How do you multiply monomials by monomials?

2 Answers
Mar 27, 2018

=> a_1x^(p_1) * a_2x^(p_2)=a_1a_2x^(p_1+p_2)

Explanation:

A monomial is of the form:

=> ax^p

where a is a constant coefficient and p is a constant power.

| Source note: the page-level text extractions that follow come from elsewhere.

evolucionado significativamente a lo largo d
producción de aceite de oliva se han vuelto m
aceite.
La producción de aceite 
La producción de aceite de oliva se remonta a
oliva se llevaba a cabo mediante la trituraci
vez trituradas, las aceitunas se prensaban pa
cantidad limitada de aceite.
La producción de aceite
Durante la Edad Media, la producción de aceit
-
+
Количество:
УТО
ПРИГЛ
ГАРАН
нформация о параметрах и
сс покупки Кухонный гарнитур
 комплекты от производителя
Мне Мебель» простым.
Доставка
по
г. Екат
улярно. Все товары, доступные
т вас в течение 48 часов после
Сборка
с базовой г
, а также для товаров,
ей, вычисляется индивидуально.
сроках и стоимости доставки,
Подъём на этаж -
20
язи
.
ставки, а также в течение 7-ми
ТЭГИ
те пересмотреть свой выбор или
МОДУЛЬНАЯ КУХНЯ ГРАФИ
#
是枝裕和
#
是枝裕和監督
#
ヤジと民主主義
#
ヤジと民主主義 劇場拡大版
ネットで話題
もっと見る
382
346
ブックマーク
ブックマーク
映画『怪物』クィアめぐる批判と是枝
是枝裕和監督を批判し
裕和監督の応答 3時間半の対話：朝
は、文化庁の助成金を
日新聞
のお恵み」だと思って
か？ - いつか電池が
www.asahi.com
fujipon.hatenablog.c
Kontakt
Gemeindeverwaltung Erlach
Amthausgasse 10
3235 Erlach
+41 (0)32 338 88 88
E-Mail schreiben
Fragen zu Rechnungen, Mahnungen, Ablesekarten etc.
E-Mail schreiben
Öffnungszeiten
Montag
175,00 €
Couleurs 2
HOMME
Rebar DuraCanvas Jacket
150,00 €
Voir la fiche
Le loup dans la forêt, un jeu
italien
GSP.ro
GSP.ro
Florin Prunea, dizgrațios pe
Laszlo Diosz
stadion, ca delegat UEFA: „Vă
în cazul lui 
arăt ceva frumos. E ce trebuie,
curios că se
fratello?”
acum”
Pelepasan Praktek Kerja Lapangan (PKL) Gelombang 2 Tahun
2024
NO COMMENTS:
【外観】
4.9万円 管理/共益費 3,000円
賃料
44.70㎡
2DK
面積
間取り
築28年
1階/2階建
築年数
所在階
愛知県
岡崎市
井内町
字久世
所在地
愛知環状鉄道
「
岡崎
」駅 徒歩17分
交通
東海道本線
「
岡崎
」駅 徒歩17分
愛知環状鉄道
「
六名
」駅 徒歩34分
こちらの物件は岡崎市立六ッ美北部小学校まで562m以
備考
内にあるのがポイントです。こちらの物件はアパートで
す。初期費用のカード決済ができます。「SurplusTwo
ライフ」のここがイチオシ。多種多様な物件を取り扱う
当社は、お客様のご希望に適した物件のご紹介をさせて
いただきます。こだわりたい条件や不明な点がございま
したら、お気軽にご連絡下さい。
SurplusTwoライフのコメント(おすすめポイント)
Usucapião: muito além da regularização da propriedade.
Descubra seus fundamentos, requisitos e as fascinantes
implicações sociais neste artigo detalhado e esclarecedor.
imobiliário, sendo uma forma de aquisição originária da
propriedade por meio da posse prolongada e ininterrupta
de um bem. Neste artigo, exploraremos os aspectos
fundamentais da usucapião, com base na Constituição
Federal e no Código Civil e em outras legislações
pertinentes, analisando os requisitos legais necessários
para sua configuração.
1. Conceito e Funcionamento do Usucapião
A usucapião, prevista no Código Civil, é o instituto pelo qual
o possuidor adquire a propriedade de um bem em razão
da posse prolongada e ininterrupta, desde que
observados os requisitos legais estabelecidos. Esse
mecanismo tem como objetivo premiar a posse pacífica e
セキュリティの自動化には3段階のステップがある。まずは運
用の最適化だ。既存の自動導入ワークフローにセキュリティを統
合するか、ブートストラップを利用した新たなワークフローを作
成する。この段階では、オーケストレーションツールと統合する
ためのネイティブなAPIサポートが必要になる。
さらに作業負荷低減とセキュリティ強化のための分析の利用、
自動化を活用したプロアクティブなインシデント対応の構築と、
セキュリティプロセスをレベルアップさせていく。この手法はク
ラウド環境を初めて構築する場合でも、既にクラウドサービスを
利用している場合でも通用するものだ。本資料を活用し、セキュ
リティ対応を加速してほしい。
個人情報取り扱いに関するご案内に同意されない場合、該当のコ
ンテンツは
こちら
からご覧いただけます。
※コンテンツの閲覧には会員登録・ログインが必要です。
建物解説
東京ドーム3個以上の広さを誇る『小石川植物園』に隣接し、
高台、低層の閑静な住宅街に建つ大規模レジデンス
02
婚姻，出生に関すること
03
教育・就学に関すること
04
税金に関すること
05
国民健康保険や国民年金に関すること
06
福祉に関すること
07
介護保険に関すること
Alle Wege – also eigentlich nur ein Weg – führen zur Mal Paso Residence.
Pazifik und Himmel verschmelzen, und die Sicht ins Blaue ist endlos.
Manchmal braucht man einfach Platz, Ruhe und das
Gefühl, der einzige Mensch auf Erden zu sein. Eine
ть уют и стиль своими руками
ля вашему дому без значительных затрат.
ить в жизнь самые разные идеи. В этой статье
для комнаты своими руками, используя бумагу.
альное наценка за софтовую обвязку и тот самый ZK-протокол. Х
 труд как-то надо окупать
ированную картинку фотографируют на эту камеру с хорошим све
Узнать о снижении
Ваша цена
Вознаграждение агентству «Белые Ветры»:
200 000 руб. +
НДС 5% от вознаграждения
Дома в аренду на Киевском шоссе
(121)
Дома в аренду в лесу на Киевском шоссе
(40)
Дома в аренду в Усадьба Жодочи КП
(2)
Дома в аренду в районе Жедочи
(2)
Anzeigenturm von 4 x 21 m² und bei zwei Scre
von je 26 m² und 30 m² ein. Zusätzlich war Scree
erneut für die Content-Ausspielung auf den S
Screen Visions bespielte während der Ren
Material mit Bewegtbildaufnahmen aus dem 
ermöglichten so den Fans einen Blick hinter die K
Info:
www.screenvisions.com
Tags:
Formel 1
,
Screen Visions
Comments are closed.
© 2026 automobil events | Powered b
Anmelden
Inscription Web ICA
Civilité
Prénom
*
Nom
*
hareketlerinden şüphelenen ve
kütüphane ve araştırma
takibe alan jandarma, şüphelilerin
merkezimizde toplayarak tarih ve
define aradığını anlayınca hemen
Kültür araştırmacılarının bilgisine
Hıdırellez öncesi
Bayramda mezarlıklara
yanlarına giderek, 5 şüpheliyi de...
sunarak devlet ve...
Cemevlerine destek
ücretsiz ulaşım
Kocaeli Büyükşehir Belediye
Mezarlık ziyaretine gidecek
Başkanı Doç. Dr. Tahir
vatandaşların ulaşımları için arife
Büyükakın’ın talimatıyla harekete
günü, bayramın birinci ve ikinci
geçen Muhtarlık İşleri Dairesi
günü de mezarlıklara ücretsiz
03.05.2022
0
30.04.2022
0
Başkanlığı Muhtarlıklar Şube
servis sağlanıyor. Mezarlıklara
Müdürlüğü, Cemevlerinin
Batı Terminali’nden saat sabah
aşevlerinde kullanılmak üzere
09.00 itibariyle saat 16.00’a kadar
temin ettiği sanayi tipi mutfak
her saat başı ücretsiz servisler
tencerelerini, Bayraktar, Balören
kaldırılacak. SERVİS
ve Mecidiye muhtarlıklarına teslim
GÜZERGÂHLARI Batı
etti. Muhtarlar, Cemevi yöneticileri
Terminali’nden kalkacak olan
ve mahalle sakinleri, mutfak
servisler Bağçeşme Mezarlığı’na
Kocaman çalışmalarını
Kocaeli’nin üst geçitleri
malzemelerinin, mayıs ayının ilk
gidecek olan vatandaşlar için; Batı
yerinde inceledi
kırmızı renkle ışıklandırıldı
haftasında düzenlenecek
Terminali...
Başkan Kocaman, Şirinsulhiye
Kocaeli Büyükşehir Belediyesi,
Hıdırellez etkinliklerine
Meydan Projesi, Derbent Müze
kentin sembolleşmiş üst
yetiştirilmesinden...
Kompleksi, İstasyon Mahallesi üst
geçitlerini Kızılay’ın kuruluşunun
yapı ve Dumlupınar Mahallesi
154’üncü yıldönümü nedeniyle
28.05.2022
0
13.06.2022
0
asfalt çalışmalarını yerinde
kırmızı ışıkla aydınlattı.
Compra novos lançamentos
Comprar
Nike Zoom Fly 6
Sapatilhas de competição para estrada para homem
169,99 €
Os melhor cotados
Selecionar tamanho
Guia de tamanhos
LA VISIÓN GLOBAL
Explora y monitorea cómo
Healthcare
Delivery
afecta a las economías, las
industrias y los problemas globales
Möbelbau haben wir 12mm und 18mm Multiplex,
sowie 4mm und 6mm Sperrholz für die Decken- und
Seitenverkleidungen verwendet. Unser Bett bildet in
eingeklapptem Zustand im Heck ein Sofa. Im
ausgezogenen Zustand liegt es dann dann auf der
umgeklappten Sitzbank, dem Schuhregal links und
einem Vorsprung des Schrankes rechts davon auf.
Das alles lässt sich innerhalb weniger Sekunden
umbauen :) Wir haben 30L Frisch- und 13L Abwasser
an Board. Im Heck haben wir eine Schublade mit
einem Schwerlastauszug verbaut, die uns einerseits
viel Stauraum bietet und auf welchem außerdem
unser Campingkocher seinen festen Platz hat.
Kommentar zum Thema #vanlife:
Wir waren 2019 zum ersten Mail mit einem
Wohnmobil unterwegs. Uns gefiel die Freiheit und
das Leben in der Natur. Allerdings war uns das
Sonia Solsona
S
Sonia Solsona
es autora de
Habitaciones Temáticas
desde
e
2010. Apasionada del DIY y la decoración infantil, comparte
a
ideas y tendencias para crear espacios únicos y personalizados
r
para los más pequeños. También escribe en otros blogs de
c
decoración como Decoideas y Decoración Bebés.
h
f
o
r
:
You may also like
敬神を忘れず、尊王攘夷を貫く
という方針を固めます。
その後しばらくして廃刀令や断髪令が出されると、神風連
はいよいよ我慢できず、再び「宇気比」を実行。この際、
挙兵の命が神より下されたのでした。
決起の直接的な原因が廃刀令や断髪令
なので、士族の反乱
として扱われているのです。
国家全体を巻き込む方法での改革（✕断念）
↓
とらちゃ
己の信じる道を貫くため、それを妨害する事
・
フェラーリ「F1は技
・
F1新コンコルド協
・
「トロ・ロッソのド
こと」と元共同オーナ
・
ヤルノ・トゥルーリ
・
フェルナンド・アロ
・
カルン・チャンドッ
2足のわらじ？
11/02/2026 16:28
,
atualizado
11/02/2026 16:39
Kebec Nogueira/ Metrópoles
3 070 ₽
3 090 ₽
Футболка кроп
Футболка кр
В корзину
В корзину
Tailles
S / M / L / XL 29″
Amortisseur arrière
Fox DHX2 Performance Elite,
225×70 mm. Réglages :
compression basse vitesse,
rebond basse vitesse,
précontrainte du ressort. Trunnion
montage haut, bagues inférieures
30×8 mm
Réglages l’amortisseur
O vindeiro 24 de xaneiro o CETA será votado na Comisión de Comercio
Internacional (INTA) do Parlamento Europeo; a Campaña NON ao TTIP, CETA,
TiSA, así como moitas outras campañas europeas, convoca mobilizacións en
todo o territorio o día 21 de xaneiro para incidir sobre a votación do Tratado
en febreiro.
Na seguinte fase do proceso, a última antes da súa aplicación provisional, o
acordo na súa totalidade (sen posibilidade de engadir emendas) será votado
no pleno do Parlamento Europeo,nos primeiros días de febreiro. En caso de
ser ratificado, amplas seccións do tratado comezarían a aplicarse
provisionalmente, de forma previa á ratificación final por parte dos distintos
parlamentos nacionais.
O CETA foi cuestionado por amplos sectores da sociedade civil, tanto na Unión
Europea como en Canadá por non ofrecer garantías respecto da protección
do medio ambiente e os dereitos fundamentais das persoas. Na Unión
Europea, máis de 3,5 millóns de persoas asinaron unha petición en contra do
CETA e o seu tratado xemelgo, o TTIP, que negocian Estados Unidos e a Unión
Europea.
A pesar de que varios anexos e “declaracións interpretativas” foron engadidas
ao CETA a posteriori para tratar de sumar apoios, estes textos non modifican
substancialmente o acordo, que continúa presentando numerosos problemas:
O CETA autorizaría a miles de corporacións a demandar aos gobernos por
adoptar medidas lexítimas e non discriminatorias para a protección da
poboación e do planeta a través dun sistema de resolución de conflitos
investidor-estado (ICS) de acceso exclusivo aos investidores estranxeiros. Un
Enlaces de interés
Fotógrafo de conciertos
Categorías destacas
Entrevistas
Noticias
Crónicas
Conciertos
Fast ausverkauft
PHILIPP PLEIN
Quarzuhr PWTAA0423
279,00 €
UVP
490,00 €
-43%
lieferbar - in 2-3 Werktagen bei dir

In the case of multiplying two monomials together:

=>Ax^P equiv a_1x^(p_1) * a_2x^(p_2)

The coefficients will multiply, so:

=> A =a_1 * a_2

The powers will sum, so:

=> P =p_1 + p_2

Hence:

=> Ax^P equiv a_1x^(p_1) * a_2x^(p_2)=a_1a_2x^(p_1+p_2)

For example:
=>3x^2*2x

=> (3*2)x^(2+1)

=> 6x^3

Mar 27, 2018

Multiply all the numbers and variables together (use the Product of Powers Rule for exponents) and simplify.

Explanation:

Here's an example:
2x^2y^4z*4a^3x^3z^3
We see that we have two numbers, two x's, one a, one y, and two z's. We can use the Product of Powers Rule to simply add the exponents for the x's and z's. 2*4=8, x^2*x^3=x^5, and z*z^3=z^4. So 2x^2y^4z*4a^3x^3z^3=8a^3x^5y^4z^4.